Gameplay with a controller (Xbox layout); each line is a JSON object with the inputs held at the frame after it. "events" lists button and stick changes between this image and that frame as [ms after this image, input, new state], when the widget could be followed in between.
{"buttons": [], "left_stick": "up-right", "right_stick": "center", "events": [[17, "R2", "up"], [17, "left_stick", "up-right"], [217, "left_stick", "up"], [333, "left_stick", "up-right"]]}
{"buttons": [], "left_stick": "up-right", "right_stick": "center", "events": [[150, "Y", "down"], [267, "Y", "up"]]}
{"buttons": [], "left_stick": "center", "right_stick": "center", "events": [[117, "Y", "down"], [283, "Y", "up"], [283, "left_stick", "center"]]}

HOW TO COMPLETE THIS TASK: Retype the whole listing above exactly.

REPLY TO THE TASK:
Gameplay with a controller (Xbox layout); each line is a JSON object with the inputs held at the frame after it. "events" lists button and stick changes between this image and that frame as [ms after this image, input, new state], when the widget could be followed in between.
{"buttons": [], "left_stick": "up-right", "right_stick": "center", "events": [[17, "R2", "up"], [17, "left_stick", "up-right"], [217, "left_stick", "up"], [333, "left_stick", "up-right"]]}
{"buttons": [], "left_stick": "up-right", "right_stick": "center", "events": [[150, "Y", "down"], [267, "Y", "up"]]}
{"buttons": [], "left_stick": "center", "right_stick": "center", "events": [[117, "Y", "down"], [283, "Y", "up"], [283, "left_stick", "center"]]}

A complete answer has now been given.